Pope Francis: The Son of Man was “Like a Serpent”, “Became Sin”, was “Stained by Sin”

By veritas-vincit-international.org.
francis-devil-cross-largeIn a homily delivered on Tuesday of the fifth week of Lent, in Casa Santa Marta, Pope Francis put a new spin on the episode of the bronze serpent in the desert mentioned in the Book of Numbers (21: 4–9).  He said that Jesus was dirtied by sin, and implied that the serpent symbolizes our faults.  Below is the exact text of the homily of the Pope in this regard:

The serpent is a symbol of sin. The serpent that kills but also a serpent that saves. And this is the Mystery of Christ. Paul, when speaking about this mystery, said that Jesus emptied himself, humiliated himself and destroyed himself in order to save us. And (what’s) even stronger, ‘he became sin’. Using this symbol, he became a serpent. This is the prophetic message of today’s reading. The Son of Man, who like a serpent, ‘became sin,’ is raised up to save us. […] the story of our redemption, this is the story of God’s love. If we want to know God’s love, let us look at the Cross, a man tortured, a God, emptied of his divinity, dirtied [stained] by sin…Sin is the work of Satan and Jesus defeats Satan by ‘becoming sin’ and from there he lifts up all of us.

Did Christ become stained in assuming our nature? 

The Pope’s homily begs an important clarification, lest it be misunderstood: did become “dirtied by sin” when He assumed our nature?

The answer, according to Church teaching, is that He emptied himself and humbled himself, but was not stained: on the contrary, being innocent, He suffered for the sins of the human race to save it.
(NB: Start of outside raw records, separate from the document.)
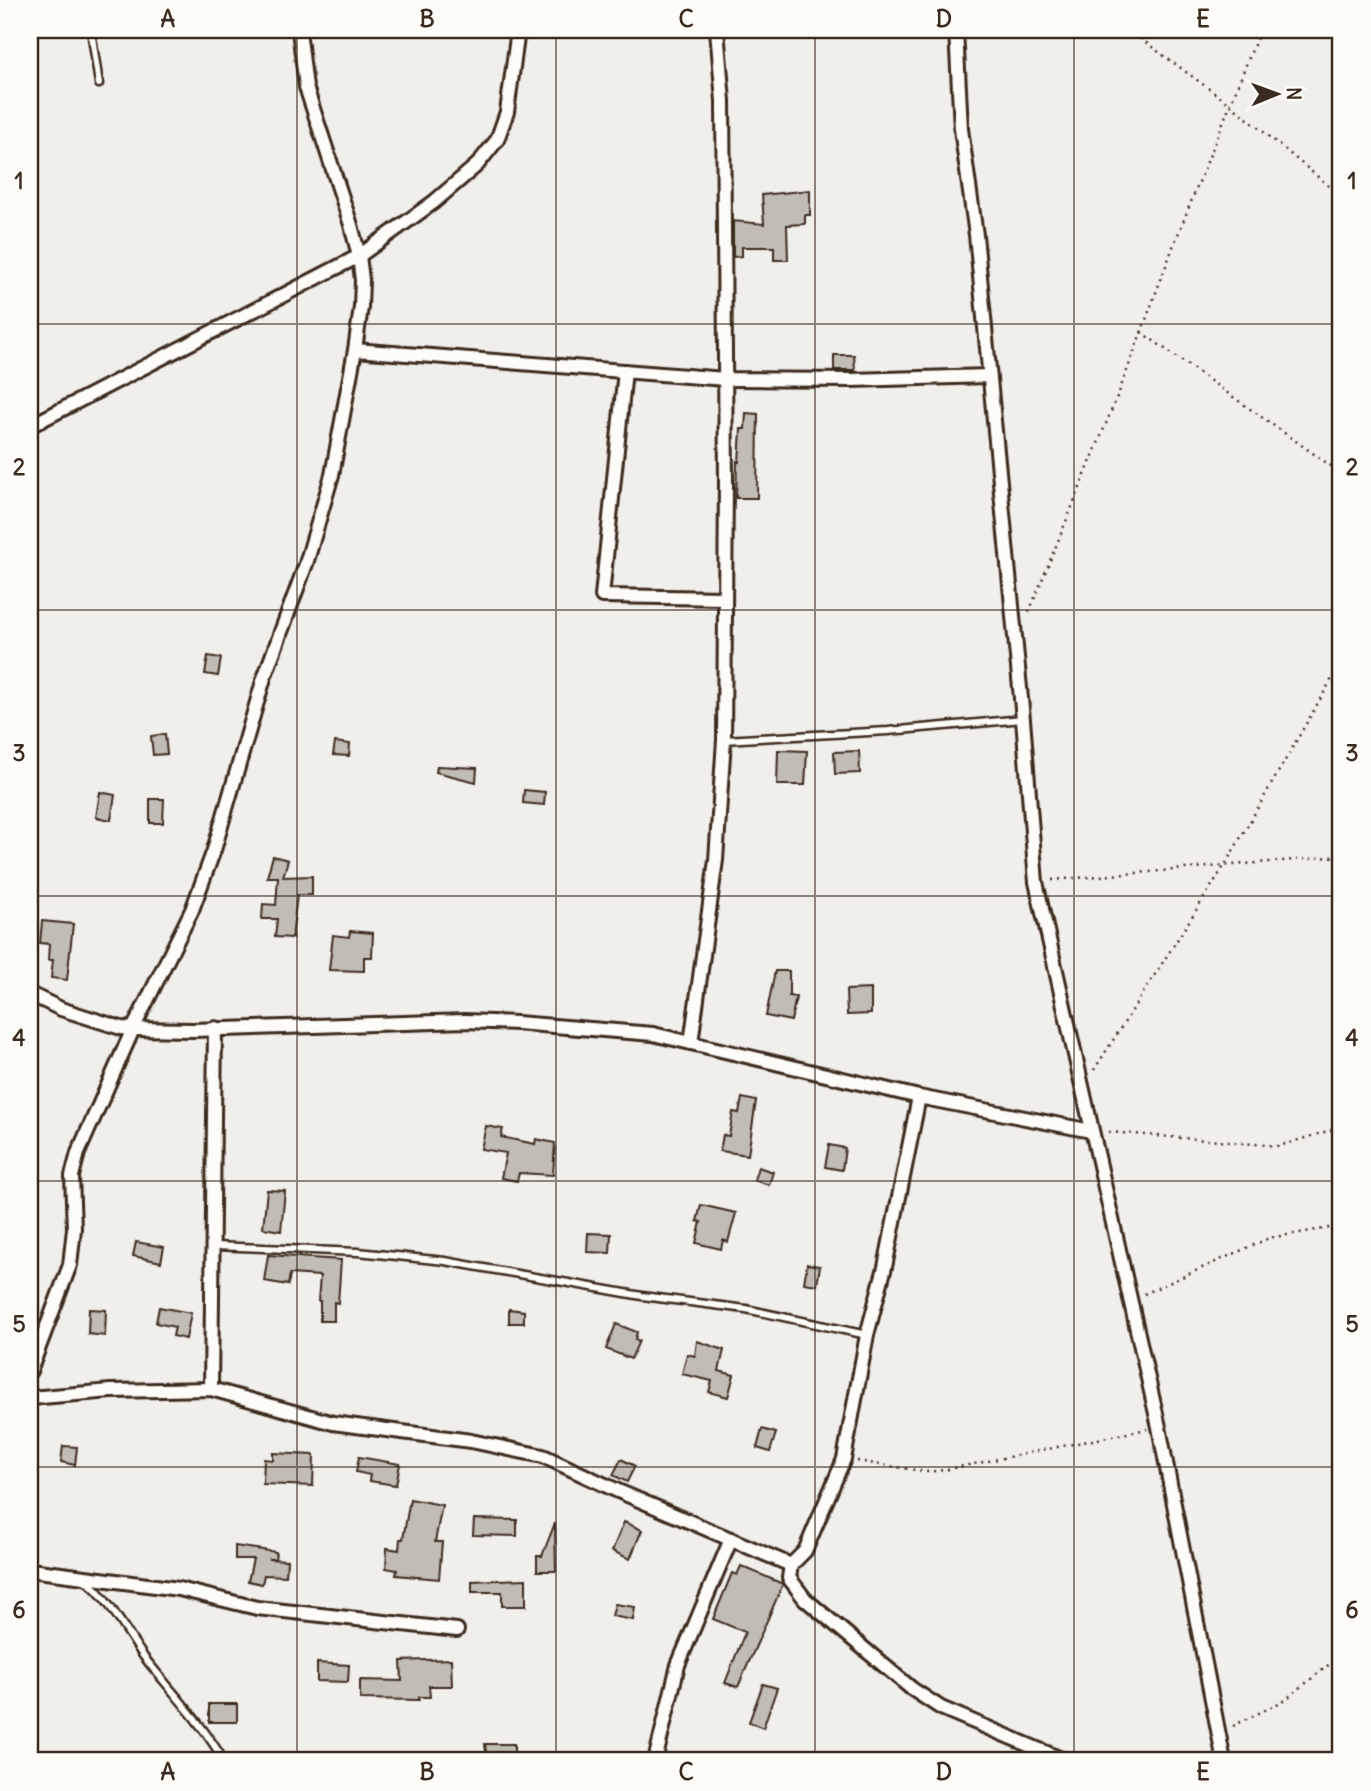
<svg xmlns="http://www.w3.org/2000/svg" width="1371" height="1791" font-family="Delius,sans-serif">
	<style>
		.building { fill: #c1bcb4; stroke: #3b2a1e; stroke-width: 2 }
		.lines { fill: none; stroke-linecap: round; stroke-linejoin: round }
		.lane-casing { stroke: #3b2a1e; stroke-width: 11 }
		.street-casing { stroke: #3b2a1e; stroke-width: 18 }
		.path { stroke: #3b2a1e; stroke-width: 2.5; stroke-dasharray: 2 5; stroke-linecap: butt }
		.lane { stroke: #fdfcf7; stroke-width: 6 }
		.street { stroke: #fdfcf7; stroke-width: 12 }
		.grid { fill: none; stroke: #3b2a1e; stroke-width: 2; stroke-opacity: 0.55 }
		.neatline { fill: none; stroke: #3b2a1e; stroke-width: 2.5 }
		.grid-label { font-size: 23px; text-anchor: middle; font-weight: bold; fill: #3b2a1e }
	</style>
	<rect width="100%" height="100%" fill="#f1efea"/>
	<filter id="ink" filterUnits="userSpaceOnUse"><feTurbulence type="fractalNoise" baseFrequency=".0143" numOctaves="2"/><feDisplacementMap in="SourceGraphic" scale="14" xChannelSelector="R" yChannelSelector="G"/><feConvolveMatrix kernelMatrix="1 2 1 2 8 2 1 2 1" color-interpolation-filters="sRGB"/></filter>
	<g filter="url(#ink)">
		<g class="building">
			<path d="M810 190V215H805V224L787 225 788 260H774V247H742V256L733 257V221L764 224 762 195Z"/>
			<path d="M834 355H854L855 370H834Z"/>
			<path d="M746 413 758 414 757 498H736L737 461 739 462 741 429H745Z"/>
			<path d="M208 656 221 658 218 676 205 674Z"/>
			<path d="M165 734 167 754 153 755 151 736Z"/>
			<path d="M335 742 350 744 349 756 333 755Z"/>
			<path d="M778 750 807 751 805 785H777Z"/>
			<path d="M859 751 860 773 835 774 834 752Z"/>
			<path d="M437 766 477 768 476 782 436 772Z"/>
			<path d="M524 790 545 792 544 805 523 803Z"/>
			<path d="M100 792 115 795 111 820 96 817Z"/>
			<path d="M150 799H164L163 823H150Z"/>
			<path d="M273 856 288 860 283 877 312 876V895H297L292 938 275 937 277 919H262L263 904 276 905 278 877H267Z"/>
			<path d="M42 921 73 924 67 980 51 978 53 960H48L49 944 40 943Z"/>
			<path d="M350 931 373 933 372 957H364V971L329 970 333 935 349 937Z"/>
			<path d="M775 971H789V996L796 997 791 1021 766 1016Z"/>
			<path d="M871 989V1014L847 1015 846 990Z"/>
			<path d="M742 1098 756 1101 748 1155 720 1151 723 1135 729 1136 733 1112 739 1113Z"/>
			<path d="M486 1126 503 1129 501 1137 535 1144 536 1139 555 1143 553 1175 519 1173 517 1181 501 1178 506 1153 481 1149Z"/>
			<path d="M829 1145 845 1148 842 1170 825 1167Z"/>
			<path d="M758 1167 773 1172 769 1185 754 1180Z"/>
			<path d="M267 1190 285 1191 281 1231 263 1228Z"/>
			<path d="M701 1205 736 1213 728 1242 723 1240 721 1249 696 1243 701 1222 697 1221Z"/>
			<path d="M588 1233 611 1234 610 1253 587 1252Z"/>
			<path d="M136 1242 164 1247 161 1262 133 1256Z"/>
			<path d="M268 1255 341 1260 338 1303 334 1302V1321H320V1301H318L320 1276 290 1274 288 1285 264 1281Z"/>
			<path d="M807 1264 820 1266 817 1285 804 1283Z"/>
			<path d="M159 1307 191 1313 186 1339 173 1336 175 1327 156 1323Z"/>
			<path d="M89 1309 106 1310 105 1336 88 1334Z"/>
			<path d="M509 1309 524 1311V1323H509Z"/>
			<path d="M616 1324 637 1332 635 1340 639 1341 631 1359 606 1349Z"/>
			<path d="M697 1341 724 1350 719 1371 734 1375 728 1397 709 1392 712 1381 682 1374 687 1354 695 1356Z"/>
			<path d="M762 1429 776 1433 770 1452 757 1448Z"/>
			<path d="M63 1446 77 1447 75 1465 61 1462Z"/>
			<path d="M273 1453 314 1455 313 1486 263 1484 264 1459 273 1460Z"/>
			<path d="M359 1457 400 1464 396 1485 369 1481 370 1475 356 1472Z"/>
			<path d="M621 1459 635 1466 627 1482 613 1475Z"/>
			<path d="M410 1499 442 1505 435 1542H442L439 1579 396 1575 397 1570 386 1568 387 1548 399 1550 400 1539H403Z"/>
			<path d="M474 1519 517 1520V1536L473 1535Z"/>
			<path d="M624 1522 642 1530 630 1559 612 1551Z"/>
			<path d="M555 1523 556 1571H537V1556H542Z"/>
			<path d="M235 1546 276 1552 275 1559H268L287 1560 286 1576 264 1575 262 1584 248 1581 253 1559H235Z"/>
			<path d="M741 1566 783 1584 738 1687 725 1683 745 1632 713 1619 732 1573 737 1575Z"/>
			<path d="M526 1579V1606H502V1592H472V1581Z"/>
			<path d="M615 1604 635 1607 633 1620 612 1616Z"/>
			<path d="M451 1659 452 1686H429L430 1697H419V1700L360 1699V1680L402 1681 401 1661Z"/>
			<path d="M317 1663 349 1665 348 1682 317 1681Z"/>
			<path d="M763 1684 777 1688 763 1728 749 1722Z"/>
			<rect x="209" y="1704" width="28" height="18"/>
			<path d="M485 1744H514V1759L487 1760Z"/>
		</g>
		<g class="lines">
			<g class="lane-casing">
				<g id="lane">
					<path d="M91 30 99 84"/>
					<path d="M30 402 36 422"/>
					<path d="M724 740 888 731 1023 719"/>
					<path d="M214 1246 358 1252 445 1261 642 1296 746 1309 867 1335"/>
					<path d="M84 1580C103 1589 130 1638 144 1657 171 1691 202 1723 224 1761"/>
				</g>
			</g>
			<g class="street-casing">
				<g id="street">
					<path d="M956 30 961 129 976 235 1023 719 1036 882 1159 1427 1224 1761"/>
					<path d="M355 350 725 379 851 380 989 376"/>
					<path d="M625 371 602 596 725 598"/>
					<path d="M30 426 359 256 434 202 477 165 497 140 507 112 518 30"/>
					<path d="M30 994 61 1009 121 1028 133 1029 193 1030 465 1021 517 1023 653 1034 919 1097 1091 1131"/>
					<path d="M691 1043 716 860 724 740 726 483 723 101 717 30"/>
					<path d="M919 1097 885 1267 867 1335 844 1459 805 1551 791 1565 789 1578 805 1599 912 1689 941 1708 1066 1761"/>
					<path d="M30 1371 70 1265 74 1229 72 1176 78 1153 133 1029 192 910 214 850 264 678 306 564 332 475 355 350 361 307 362 280 359 256 351 225 306 87 299 30"/>
					<path d="M211 1389 215 1028"/>
					<path d="M30 1398 111 1391 211 1389 333 1423 471 1441 543 1456 618 1491 791 1565"/>
					<path d="M30 1570 179 1589 257 1608 457 1630"/>
					<path d="M655 1761 678 1665 731 1539"/>
				</g>
			</g>
			<g class="path">
				<path d="M1129 30 1231 105 1341 196"/>
				<path d="M1141 332 1341 473"/>
				<path d="M1029 612 1119 392 1173 247 1260 30"/>
				<path d="M1052 880 1341 856"/>
				<path d="M1094 1070 1225 865 1341 663"/>
				<path d="M1109 1132 1279 1146 1341 1127"/>
				<path d="M1144 1294 1269 1238 1341 1226"/>
				<path d="M857 1461 928 1472 944 1470 1147 1429"/>
				<path d="M1233 1726 1285 1700 1341 1655"/>
			</g>
			<use href="#lane" class="lane"/>
			<use href="#street" class="street"/>
		</g>
	</g>
	<path class="grid" d="M297 30V1761M556 30V1761M815 30V1761M1074 30V1761M30 324H1341M30 610H1341M30 896H1341M30 1181H1341M30 1467H1341"/>
	<rect width="1371" height="1791" fill="none" stroke="#fdfcf7" stroke-width="77"/>
	<g transform="translate(1277 94) rotate(89)" stroke="#fdfcf7" stroke-width="5" paint-order="stroke">
	<path d="M0-5L12 26L0 18L-12 26Z" fill="#3b2a1e"/>
	<text y="-10" font-size="19" font-weight="bold" text-anchor="middle" fill="#3b2a1e">N</text>
	</g>
	<rect x="38" y="38" width="1294" height="1714" class="neatline"/>
	<g class="grid-label">
		<text x="168" y="27">A</text>
		<text x="427" y="27">B</text>
		<text x="686" y="27">C</text>
		<text x="944" y="27">D</text>
		<text x="1203" y="27">E</text>
		<text x="19" y="189">1</text>
		<text x="1352" y="189">1</text>
		<text x="19" y="475">2</text>
		<text x="1352" y="475">2</text>
		<text x="19" y="761">3</text>
		<text x="1352" y="761">3</text>
		<text x="19" y="1046">4</text>
		<text x="1352" y="1046">4</text>
		<text x="19" y="1332">5</text>
		<text x="1352" y="1332">5</text>
		<text x="19" y="1618">6</text>
		<text x="1352" y="1618">6</text>
		<text x="168" y="1780">A</text>
		<text x="427" y="1780">B</text>
		<text x="686" y="1780">C</text>
		<text x="944" y="1780">D</text>
		<text x="1203" y="1780">E</text>
	</g>
</svg>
Below are some quotes from various popes, saints and Sacred Scripture that unequivocally say that Christ was not stained by sin in any way:

  • Saint Augustine of Hippo: “Christ loved us so much that, sinless himself, he suffered for us sinners the punishment we deserved for our sins.”
  • Saint Maximus the Confessor: “God became perfect man, taking on everything that belongs to human nature except sin, and indeed sin is not part of human nature created by God.”
  • St. John Paul II: “Taking the form of a slave, Christ made himself similar to men in everything but not sin.”
  • Benedict XVI: “God himself wished to share in our human condition, but not in the corruption of sin.”
  • Sacred Scripture:Tested in every way, yet without sin”; “For our sake he made him to be sin who did not know sin”; “Jesus committed no sin, and no deceit was found in his mouth.”

The Church’s teaching is clear: Sin is incompatible with the human and divine natures of Jesus Christ.